• _EXTRACTED MATERIAL_
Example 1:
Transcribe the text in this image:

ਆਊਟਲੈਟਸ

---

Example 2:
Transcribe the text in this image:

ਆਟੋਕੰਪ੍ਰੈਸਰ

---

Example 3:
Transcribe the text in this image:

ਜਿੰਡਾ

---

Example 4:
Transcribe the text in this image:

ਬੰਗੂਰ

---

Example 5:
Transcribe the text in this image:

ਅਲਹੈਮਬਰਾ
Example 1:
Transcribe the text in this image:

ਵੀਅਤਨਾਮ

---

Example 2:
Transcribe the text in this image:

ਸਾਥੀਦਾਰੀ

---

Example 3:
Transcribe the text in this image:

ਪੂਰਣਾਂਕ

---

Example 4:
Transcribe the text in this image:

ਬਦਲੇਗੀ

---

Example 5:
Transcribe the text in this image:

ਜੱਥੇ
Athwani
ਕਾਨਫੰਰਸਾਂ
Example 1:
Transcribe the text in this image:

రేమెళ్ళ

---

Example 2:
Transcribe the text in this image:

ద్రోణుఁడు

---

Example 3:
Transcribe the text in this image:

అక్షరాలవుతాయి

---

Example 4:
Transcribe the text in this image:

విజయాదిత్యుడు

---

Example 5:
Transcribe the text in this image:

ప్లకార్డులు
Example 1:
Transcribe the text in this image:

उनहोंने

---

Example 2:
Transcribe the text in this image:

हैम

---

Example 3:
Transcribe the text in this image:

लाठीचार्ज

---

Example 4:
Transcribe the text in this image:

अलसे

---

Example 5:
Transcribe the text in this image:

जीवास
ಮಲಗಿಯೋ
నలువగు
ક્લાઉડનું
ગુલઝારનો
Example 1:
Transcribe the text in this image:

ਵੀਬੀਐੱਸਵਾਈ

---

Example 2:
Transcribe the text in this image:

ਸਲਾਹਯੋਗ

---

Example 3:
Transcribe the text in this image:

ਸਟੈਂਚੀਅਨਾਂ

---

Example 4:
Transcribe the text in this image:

• _DIRECTIONS_
Every line of the data is to be retyped without alteration.

• _THE ANSWER_
Example 1:
Transcribe the text in this image:

ਆਊਟਲੈਟਸ

---

Example 2:
Transcribe the text in this image:

ਆਟੋਕੰਪ੍ਰੈਸਰ

---

Example 3:
Transcribe the text in this image:

ਜਿੰਡਾ

---

Example 4:
Transcribe the text in this image:

ਬੰਗੂਰ

---

Example 5:
Transcribe the text in this image:

ਅਲਹੈਮਬਰਾ
Example 1:
Transcribe the text in this image:

ਵੀਅਤਨਾਮ

---

Example 2:
Transcribe the text in this image:

ਸਾਥੀਦਾਰੀ

---

Example 3:
Transcribe the text in this image:

ਪੂਰਣਾਂਕ

---

Example 4:
Transcribe the text in this image:

ਬਦਲੇਗੀ

---

Example 5:
Transcribe the text in this image:

ਜੱਥੇ
Athwani
ਕਾਨਫੰਰਸਾਂ
Example 1:
Transcribe the text in this image:

రేమెళ్ళ

---

Example 2:
Transcribe the text in this image:

ద్రోణుఁడు

---

Example 3:
Transcribe the text in this image:

అక్షరాలవుతాయి

---

Example 4:
Transcribe the text in this image:

విజయాదిత్యుడు

---

Example 5:
Transcribe the text in this image:

ప్లకార్డులు
Example 1:
Transcribe the text in this image:

उनहोंने

---

Example 2:
Transcribe the text in this image:

हैम

---

Example 3:
Transcribe the text in this image:

लाठीचार्ज

---

Example 4:
Transcribe the text in this image:

अलसे

---

Example 5:
Transcribe the text in this image:

जीवास
ಮಲಗಿಯೋ
నలువగు
ક્લાઉડનું
ગુલઝારનો
Example 1:
Transcribe the text in this image:

ਵੀਬੀਐੱਸਵਾਈ

---

Example 2:
Transcribe the text in this image:

ਸਲਾਹਯੋਗ

---

Example 3:
Transcribe the text in this image:

ਸਟੈਂਚੀਅਨਾਂ

---

Example 4:
Transcribe the text in this image:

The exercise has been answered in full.